Your objective »
Copy everything in the records, character for character, except images.

Records for processing »
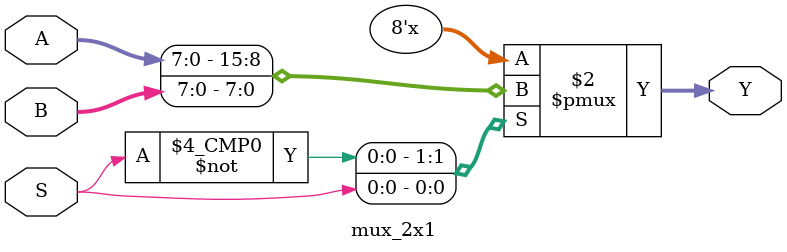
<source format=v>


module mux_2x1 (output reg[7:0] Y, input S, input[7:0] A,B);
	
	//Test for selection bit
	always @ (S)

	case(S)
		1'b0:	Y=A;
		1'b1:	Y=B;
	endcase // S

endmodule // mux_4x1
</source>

Answer to this exercise »
<source format=v>


module mux_2x1 (output reg[7:0] Y, input S, input[7:0] A,B);
	
	//Test for selection bit
	always @ (S)

	case(S)
		1'b0:	Y=A;
		1'b1:	Y=B;
	endcase // S

endmodule // mux_4x1
</source>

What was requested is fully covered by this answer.